● **TASK TO COMPLETE**:
Write out the material word for word, starting with the line that contains "Task: after every" and going on through the line that contains "0.109328, 0.748751, 0.244123]]", and leave out the pictures.

● **PROVIDED ENTRIES**:
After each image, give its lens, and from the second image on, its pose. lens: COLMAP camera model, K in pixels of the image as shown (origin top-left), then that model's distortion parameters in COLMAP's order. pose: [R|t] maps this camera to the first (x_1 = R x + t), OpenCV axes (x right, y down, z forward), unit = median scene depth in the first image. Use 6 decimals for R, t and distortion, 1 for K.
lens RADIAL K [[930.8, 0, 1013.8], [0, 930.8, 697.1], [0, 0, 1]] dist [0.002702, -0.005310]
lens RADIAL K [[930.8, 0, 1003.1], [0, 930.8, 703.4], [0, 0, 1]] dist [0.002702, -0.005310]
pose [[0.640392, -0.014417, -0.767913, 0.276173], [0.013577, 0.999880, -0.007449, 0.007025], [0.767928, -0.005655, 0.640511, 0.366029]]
...
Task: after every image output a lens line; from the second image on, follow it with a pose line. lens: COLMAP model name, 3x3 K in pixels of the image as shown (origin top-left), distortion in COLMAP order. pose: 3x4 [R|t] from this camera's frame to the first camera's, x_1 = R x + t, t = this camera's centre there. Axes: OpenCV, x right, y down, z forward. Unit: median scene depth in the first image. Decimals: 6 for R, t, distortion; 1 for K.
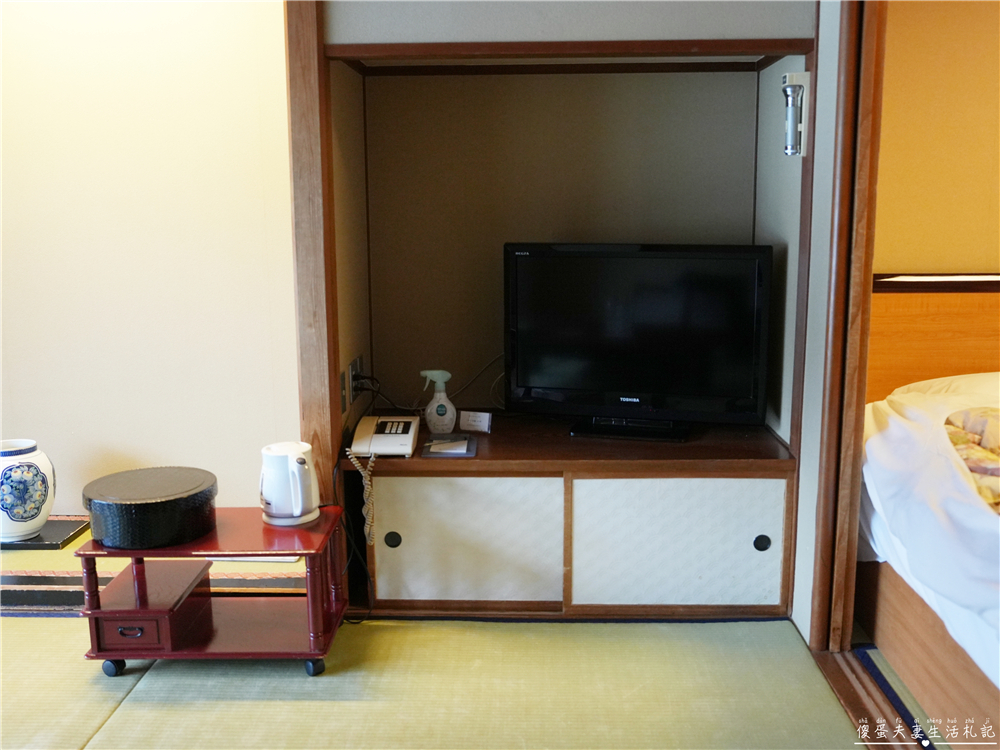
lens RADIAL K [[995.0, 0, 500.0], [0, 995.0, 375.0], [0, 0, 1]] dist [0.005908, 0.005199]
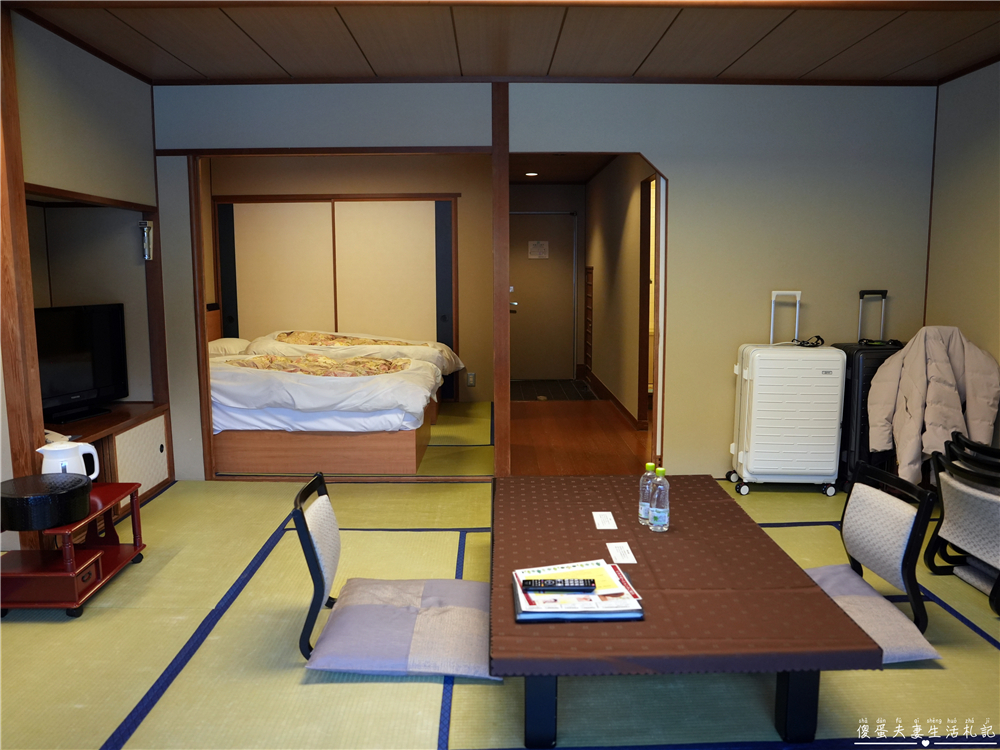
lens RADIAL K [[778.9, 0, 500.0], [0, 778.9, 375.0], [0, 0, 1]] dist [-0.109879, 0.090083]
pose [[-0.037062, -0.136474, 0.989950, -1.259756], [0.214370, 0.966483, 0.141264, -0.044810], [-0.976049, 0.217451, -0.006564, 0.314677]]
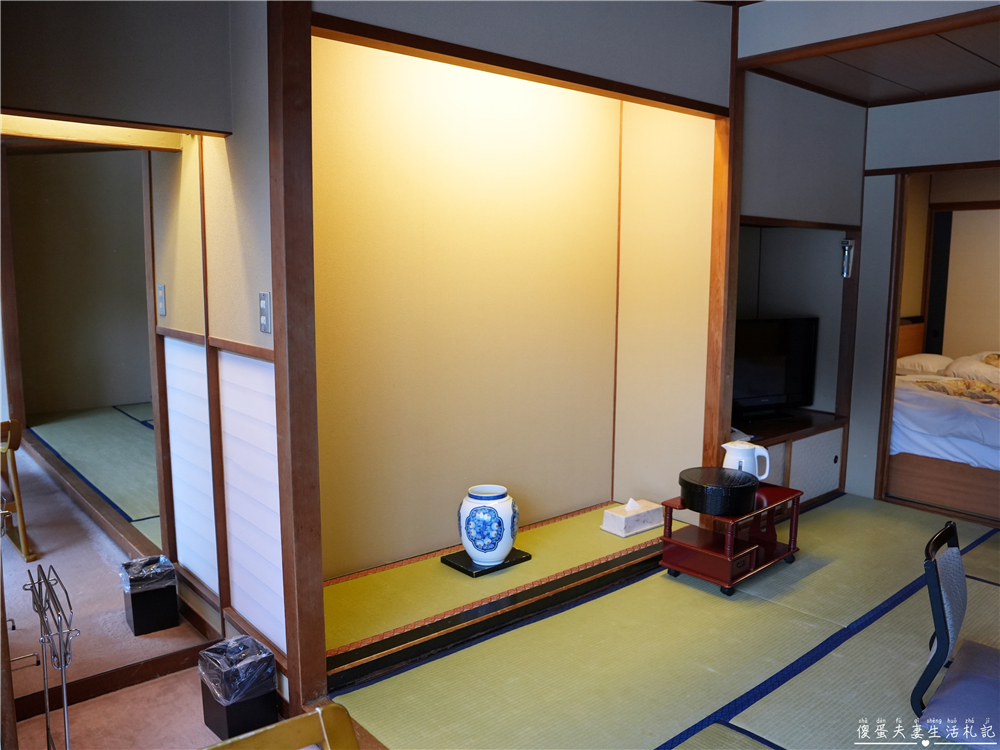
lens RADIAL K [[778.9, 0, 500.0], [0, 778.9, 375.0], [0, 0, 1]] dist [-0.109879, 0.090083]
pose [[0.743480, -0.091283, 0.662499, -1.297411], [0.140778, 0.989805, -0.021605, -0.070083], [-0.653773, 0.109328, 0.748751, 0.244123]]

● **OUTPUT OF THE TASK**:
Task: after every image output a lens line; from the second image on, follow it with a pose line. lens: COLMAP model name, 3x3 K in pixels of the image as shown (origin top-left), distortion in COLMAP order. pose: 3x4 [R|t] from this camera's frame to the first camera's, x_1 = R x + t, t = this camera's centre there. Axes: OpenCV, x right, y down, z forward. Unit: median scene depth in the first image. Decimals: 6 for R, t, distortion; 1 for K.
lens RADIAL K [[995.0, 0, 500.0], [0, 995.0, 375.0], [0, 0, 1]] dist [0.005908, 0.005199]
lens RADIAL K [[778.9, 0, 500.0], [0, 778.9, 375.0], [0, 0, 1]] dist [-0.109879, 0.090083]
pose [[-0.037062, -0.136474, 0.989950, -1.259756], [0.214370, 0.966483, 0.141264, -0.044810], [-0.976049, 0.217451, -0.006564, 0.314677]]
lens RADIAL K [[778.9, 0, 500.0], [0, 778.9, 375.0], [0, 0, 1]] dist [-0.109879, 0.090083]
pose [[0.743480, -0.091283, 0.662499, -1.297411], [0.140778, 0.989805, -0.021605, -0.070083], [-0.653773, 0.109328, 0.748751, 0.244123]]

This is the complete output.